*WHAT YOU WILL DO*. Filter this data down to the lines that hold "vase", and copy them.

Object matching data
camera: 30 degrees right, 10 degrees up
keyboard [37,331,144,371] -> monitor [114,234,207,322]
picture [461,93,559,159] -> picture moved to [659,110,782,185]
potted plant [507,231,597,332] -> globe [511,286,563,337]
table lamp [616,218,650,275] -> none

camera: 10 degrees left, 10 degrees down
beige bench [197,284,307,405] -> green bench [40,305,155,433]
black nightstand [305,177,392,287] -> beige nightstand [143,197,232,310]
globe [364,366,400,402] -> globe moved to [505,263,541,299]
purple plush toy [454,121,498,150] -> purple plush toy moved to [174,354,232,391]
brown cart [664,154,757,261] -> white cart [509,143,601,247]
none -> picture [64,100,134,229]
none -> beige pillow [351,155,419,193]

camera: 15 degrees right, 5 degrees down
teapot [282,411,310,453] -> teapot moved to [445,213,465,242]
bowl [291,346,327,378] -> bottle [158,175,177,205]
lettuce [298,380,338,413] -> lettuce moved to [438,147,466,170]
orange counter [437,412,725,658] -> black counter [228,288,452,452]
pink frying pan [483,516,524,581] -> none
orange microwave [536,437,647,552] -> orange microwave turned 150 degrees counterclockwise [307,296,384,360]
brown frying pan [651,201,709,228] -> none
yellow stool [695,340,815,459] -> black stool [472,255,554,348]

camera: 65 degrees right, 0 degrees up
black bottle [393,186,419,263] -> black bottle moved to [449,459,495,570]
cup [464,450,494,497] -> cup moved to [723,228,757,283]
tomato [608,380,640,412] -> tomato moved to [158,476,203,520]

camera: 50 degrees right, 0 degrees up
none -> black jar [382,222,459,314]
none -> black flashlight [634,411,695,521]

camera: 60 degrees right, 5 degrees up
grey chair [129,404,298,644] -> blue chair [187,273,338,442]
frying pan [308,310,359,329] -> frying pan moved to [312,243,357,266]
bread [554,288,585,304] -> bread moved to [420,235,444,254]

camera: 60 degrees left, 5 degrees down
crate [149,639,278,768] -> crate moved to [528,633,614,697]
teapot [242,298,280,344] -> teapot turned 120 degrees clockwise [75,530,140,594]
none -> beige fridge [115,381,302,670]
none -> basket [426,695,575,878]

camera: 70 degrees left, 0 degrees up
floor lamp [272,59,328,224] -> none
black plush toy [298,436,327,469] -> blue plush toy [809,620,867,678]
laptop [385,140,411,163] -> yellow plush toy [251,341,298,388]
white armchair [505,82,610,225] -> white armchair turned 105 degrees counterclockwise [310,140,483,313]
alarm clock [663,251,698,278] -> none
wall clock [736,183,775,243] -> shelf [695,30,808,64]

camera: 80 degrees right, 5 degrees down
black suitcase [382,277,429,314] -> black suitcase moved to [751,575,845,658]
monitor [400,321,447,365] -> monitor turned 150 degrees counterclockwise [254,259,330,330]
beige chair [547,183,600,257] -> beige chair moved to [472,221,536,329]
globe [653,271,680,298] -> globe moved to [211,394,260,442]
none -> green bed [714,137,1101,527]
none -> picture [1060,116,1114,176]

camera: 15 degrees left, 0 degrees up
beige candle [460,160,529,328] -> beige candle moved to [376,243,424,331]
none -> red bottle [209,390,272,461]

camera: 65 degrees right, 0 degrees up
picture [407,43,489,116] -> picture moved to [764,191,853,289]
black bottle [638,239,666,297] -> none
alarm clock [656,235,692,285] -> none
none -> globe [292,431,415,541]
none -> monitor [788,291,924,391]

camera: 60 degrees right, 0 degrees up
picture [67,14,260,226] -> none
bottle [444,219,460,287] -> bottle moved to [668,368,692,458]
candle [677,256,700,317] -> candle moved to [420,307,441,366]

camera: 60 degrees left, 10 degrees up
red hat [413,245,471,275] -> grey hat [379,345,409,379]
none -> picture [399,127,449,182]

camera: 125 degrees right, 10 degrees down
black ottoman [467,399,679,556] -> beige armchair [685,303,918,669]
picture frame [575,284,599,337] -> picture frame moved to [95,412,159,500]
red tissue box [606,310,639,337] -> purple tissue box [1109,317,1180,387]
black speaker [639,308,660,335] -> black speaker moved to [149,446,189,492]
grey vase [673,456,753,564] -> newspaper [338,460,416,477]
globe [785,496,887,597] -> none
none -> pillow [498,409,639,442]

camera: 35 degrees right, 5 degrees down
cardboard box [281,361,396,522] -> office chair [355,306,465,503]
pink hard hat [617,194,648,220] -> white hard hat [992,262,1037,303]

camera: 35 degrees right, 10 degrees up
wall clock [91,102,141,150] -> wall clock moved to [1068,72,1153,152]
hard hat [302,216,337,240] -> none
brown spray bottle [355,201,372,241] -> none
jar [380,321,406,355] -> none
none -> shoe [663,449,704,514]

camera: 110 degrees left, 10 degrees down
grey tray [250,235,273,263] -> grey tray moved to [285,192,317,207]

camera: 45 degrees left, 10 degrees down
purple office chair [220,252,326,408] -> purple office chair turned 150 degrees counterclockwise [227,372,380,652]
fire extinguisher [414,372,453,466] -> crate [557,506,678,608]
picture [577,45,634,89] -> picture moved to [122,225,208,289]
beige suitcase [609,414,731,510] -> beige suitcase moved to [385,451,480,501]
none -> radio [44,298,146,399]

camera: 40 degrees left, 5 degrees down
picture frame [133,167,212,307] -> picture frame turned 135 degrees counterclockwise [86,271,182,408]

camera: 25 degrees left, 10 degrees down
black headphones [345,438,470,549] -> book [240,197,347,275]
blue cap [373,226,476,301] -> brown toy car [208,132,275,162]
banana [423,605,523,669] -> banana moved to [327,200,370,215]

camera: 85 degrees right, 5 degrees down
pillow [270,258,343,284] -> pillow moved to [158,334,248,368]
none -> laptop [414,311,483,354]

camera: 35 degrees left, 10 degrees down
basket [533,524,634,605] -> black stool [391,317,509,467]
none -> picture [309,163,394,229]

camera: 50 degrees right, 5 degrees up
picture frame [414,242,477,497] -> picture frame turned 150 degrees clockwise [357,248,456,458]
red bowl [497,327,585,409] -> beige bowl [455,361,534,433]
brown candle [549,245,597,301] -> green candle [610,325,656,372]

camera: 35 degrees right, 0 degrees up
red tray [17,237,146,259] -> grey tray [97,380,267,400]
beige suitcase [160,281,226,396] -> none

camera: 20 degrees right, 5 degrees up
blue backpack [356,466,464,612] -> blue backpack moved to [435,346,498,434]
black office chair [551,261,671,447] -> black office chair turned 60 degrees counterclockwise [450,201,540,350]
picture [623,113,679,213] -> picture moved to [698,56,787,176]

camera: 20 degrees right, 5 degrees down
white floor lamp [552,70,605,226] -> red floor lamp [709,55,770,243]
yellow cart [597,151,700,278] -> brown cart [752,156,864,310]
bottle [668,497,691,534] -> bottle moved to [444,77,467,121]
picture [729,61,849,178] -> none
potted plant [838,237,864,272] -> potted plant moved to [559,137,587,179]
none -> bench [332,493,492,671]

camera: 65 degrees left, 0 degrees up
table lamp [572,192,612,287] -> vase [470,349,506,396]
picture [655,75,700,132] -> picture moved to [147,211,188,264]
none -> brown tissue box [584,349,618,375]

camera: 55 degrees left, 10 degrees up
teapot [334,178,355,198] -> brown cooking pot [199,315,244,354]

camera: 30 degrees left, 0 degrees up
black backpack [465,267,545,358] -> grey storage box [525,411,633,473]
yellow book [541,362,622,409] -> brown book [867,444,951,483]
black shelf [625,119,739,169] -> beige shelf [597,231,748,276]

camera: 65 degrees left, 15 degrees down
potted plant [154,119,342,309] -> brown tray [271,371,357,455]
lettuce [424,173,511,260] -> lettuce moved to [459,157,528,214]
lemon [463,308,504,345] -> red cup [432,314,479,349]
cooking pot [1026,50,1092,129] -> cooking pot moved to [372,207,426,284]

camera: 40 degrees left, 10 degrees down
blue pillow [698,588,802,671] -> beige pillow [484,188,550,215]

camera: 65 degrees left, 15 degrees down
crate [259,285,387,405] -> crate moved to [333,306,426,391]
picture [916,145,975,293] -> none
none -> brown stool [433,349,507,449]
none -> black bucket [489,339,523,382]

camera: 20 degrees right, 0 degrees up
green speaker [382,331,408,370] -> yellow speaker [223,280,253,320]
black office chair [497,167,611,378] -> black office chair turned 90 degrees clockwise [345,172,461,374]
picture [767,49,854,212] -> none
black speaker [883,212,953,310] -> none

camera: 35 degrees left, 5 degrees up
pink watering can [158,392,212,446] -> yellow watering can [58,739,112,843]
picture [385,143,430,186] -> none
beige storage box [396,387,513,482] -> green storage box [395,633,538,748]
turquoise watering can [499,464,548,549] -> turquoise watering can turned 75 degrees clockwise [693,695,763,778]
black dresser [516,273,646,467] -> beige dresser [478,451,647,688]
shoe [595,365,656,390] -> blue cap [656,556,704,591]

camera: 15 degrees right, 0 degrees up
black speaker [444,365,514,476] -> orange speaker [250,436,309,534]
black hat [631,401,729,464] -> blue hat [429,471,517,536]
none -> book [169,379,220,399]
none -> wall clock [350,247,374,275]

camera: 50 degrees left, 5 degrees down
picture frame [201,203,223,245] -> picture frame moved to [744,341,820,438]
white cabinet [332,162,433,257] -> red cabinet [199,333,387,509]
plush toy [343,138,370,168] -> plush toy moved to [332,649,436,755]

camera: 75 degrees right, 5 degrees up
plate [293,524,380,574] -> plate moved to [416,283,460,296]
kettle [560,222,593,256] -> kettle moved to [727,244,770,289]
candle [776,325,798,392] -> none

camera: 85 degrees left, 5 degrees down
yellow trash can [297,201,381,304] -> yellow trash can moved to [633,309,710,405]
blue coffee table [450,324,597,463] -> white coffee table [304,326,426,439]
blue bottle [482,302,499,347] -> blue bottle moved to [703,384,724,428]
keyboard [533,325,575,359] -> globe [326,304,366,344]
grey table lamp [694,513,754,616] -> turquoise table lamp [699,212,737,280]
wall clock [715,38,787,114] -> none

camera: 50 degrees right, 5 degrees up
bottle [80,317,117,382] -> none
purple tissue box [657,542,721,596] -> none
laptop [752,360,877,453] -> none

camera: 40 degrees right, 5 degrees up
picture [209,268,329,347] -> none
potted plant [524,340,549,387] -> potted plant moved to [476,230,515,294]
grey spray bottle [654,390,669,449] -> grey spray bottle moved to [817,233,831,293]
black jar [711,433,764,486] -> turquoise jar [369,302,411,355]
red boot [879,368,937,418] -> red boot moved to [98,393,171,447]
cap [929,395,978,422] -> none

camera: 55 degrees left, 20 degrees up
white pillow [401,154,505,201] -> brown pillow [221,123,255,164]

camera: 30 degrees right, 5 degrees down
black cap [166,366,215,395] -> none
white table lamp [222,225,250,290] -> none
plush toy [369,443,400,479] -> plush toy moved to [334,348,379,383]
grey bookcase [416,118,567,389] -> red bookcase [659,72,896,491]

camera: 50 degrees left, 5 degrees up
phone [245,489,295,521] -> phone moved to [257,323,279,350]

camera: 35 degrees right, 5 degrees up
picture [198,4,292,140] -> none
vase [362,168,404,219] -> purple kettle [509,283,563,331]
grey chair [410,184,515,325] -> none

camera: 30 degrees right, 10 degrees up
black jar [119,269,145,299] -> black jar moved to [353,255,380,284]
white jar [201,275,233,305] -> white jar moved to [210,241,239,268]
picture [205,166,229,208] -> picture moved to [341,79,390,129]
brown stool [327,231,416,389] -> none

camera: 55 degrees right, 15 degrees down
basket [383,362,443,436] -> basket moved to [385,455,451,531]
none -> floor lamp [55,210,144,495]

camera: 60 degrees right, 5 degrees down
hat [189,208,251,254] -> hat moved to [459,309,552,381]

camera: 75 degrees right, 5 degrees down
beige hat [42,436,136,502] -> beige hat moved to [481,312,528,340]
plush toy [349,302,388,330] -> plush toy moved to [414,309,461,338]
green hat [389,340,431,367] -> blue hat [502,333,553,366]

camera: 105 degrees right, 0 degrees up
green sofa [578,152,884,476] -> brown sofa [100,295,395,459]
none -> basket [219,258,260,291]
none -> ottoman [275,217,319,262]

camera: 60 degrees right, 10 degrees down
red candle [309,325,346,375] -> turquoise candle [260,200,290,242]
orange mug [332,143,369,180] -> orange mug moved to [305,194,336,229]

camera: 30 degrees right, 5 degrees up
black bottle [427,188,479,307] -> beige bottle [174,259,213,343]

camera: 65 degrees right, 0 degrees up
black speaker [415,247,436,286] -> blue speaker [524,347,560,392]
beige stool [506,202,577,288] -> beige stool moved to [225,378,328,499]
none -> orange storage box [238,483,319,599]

*SOLUTION FOR THIS PROBLEM*.
grey vase [673,456,753,564] -> newspaper [338,460,416,477]
table lamp [572,192,612,287] -> vase [470,349,506,396]
vase [362,168,404,219] -> purple kettle [509,283,563,331]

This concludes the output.